Explicar o prospecto de uma Oferta Pública Inicial (IPO, na sigla em inglês) para uma criança de cinco anos: esse é o desafio da comunicação do mercado com investidores nos próximos anos. A provocação foi feita em painel que tratou de conteúdos e formas de levar informações não só para consumidores de produtos de investimento. Também se destinava aos que ainda não são investidores, no Anbima Summit, ontem, 26 de junho.
Nessa tarefa, profissionais do setor contam com o apoio da tecnologia do momento (e que veio para ficar). É a inteligência artificial, seja por meio de chat ou vídeo. Haverá avatares construídos utilizando a própria linguagem de cada indivíduo, a chamada hiperpersonalização.

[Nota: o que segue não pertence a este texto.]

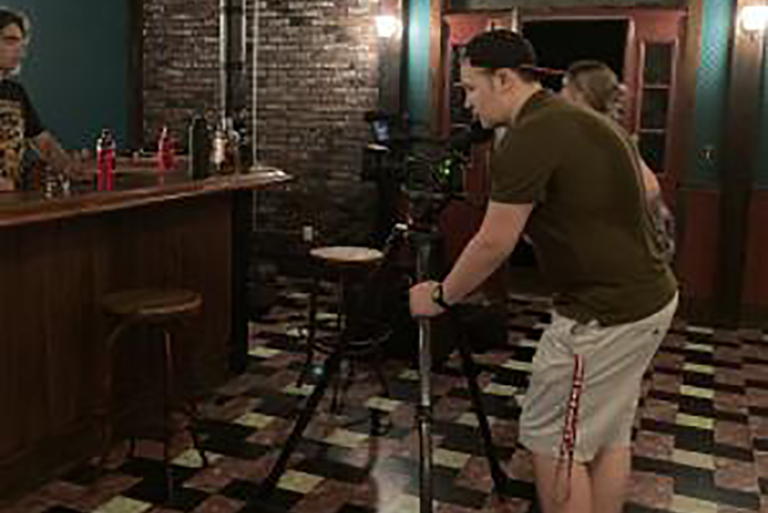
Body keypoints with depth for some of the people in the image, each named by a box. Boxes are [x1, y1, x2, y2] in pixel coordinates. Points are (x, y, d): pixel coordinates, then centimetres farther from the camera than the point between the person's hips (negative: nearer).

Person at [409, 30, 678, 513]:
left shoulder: (530, 137, -17)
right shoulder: (581, 120, 12)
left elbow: (493, 244, -14)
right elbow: (647, 192, 19)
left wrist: (441, 297, 1)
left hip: (603, 315, -10)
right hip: (650, 297, 10)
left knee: (553, 439, 4)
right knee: (609, 433, 18)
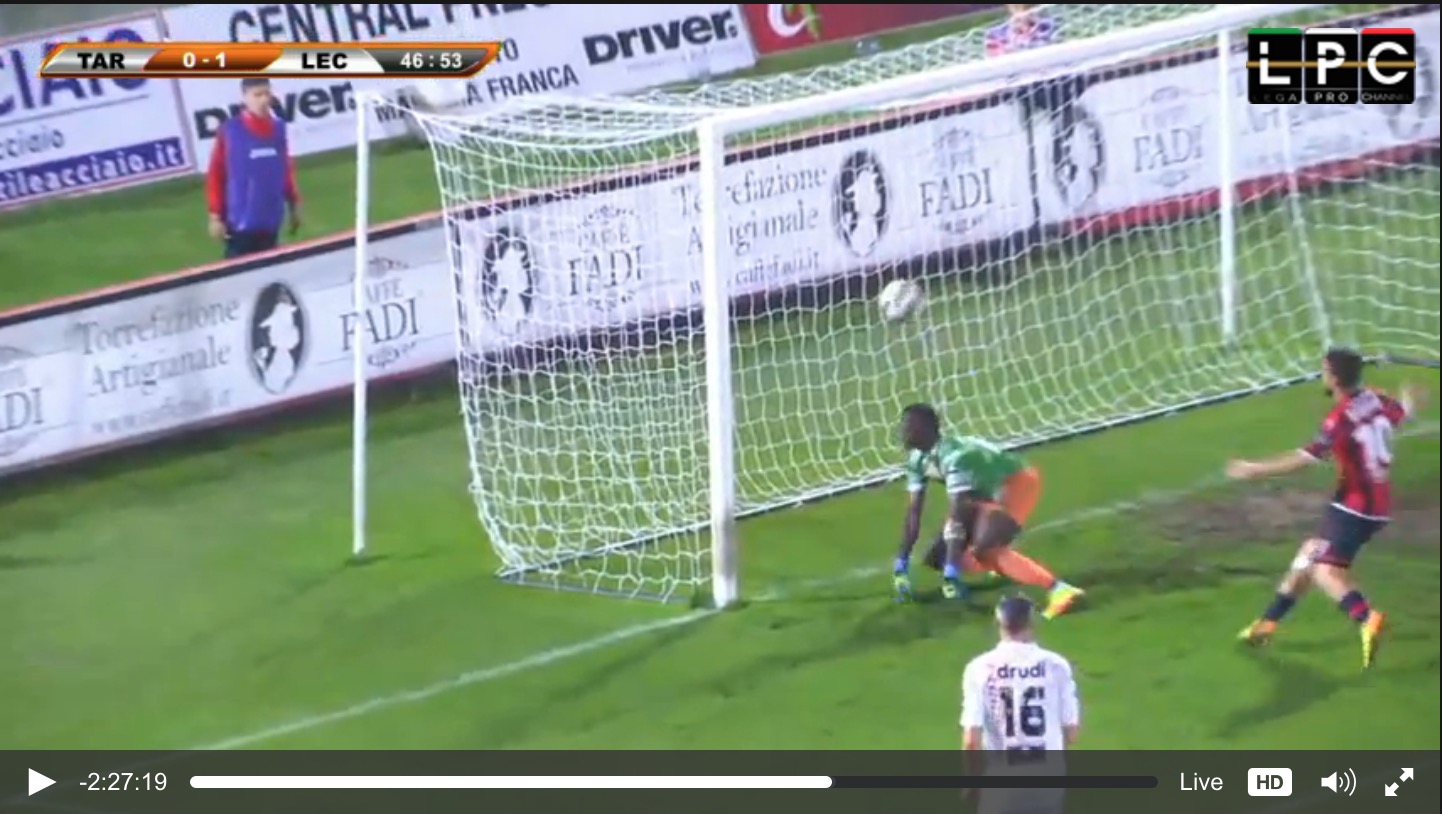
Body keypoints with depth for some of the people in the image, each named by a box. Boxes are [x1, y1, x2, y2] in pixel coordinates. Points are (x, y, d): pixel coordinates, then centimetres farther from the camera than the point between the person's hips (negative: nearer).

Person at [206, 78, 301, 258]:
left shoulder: (278, 128, 3)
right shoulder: (230, 131, -10)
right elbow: (215, 176, -9)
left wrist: (293, 205, 16)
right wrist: (216, 216, -10)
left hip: (271, 221, 5)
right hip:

Os dados que alimentam essa transformação da comunicação estão sendo apurados pela Anbima. Trata-se de um levantamento inédito sobre o conhecimento da população em geral de termos, palavras e conceitos do mercado. O estudo analisa também como consomem a documentação de produtos financeiros durante o processo de decisão de investir.
Estudo
Leandro Toledo, diretor da Provokers, empresa responsável pelo estudo, apontou que, de forma geral, a maioria das pessoas conhece termos específicos. No entanto, não entende como eles funcionam ou como utilizá-los em sua tomada de decisão de investimento.
“A pesquisa é consistente com o que já se observa no cotidiano”, afirma. “As pessoas até sabem o que é vencimento, renda variável, liquidez, mas com muita incerteza e dúvidas. Sabem que rentabilidade ‘significa’ ganhar mais, mas sem maior entendimento sobre do que se trata efetivamente.”
Luciane Effting, chefe da área de Distribuição de Investimentos do Banco Santander e presidente do Fórum de Distribuição da Anbima, reforçou que os dados da pesquisa mostram que as pessoas até entendem a informação. Porém, falta explicar melhor. Para além de conhecer termos e conceitos, precisam de conhecimento para tomar decisões.
“Parece que o investidor entende o que o mercado fala, mas não é bem assim. O mercado tem conversado consigo mesmo e está longe de se comunicar da forma correta com seu público”, ressaltou Effting. Ela acrescentou que o não entendimento de conceitos afasta as pessoas do setor. “Investimento é sobre confiança.”
Aprendizado
Nesse sentido, Fernando Cury, que lidera as frentes de marketing de Wealth Management, Investment Banking e ESG do Itaú BBA, frisa que, para o mercado, investimento é um fim. Entretanto, para as pessoas é um meio de atingir objetivos.
Ele afirma que o setor precisa ter dois aprendizados “óbvios”, mas que não são percebidos. “A simplificação da comunicação pode ser boa para determinado público e negativa para outro”, afirma. “Selecionar esses públicos por renda é um erro.”
Ele cita que um cliente private não necessariamente consome uma informação sofisticada por ter muito dinheiro. Tampouco o cliente com pouco – ou nenhum – dinheiro para investir não tenha interesse por investimentos mais complexos que um CDB. “Ele pode até gostar. Só está esperando o momento para conseguir acessar esse tipo de produto.”
Outro ponto destacado por Cury é o perfil atual das pessoas: tempo escasso, pouco ou nenhum interesse em textos longos. São usuárias de redes sociais, consumindo principalmente vídeos curtos.
Em um ambiente de alta concorrência como o mercado de investimentos, além de se fazer entender corretamente, é preciso estabelecer uma relação de confiança com o cliente (ou potencial cliente).
Desconfiança dos bancos
Cury lembra que há ainda uma grande desconfiança das pessoas sobre as reais intenções dos bancos e corretoras. “Muitas vezes, as pessoas acham que estão sendo enganadas e que vão ser passadas para trás pelo gerente, o assessor. Têm uma imagem negativa em grande parte.”
Nesse sentido, Cris Duarte, proprietária da NoPonto Marcas, consultoria especializada em performance de negócios a partir de marcas, afirma que a comunicação tem que “gerar confiança e trazer verdades, ter consistência e ser recorrente”.
“O primeiro passo é conhecer com quem vai dialogar, sua linguagem e o que é importante para esse sujeito. Daí fazer a adequação dessa linguagem e adaptar para o canal onde a pessoa está”, explica. “Tem que criar pontes para gerar confiança e criar um ponto de contato com o público.”
Toledo ressalta ainda que é preciso definir “qual argumentação traz credibilidade e a vontade de experimentar”.
Os especialistas destacam que a inteligência artificial deve ser uma aliada nessa jornada para maior assertividade e produtividade. As palavras do mercado estão na cabeça das pessoas, mas ainda não são totalmente compreendidas. A IA vem para “traduzir” e fazer parte da equipe.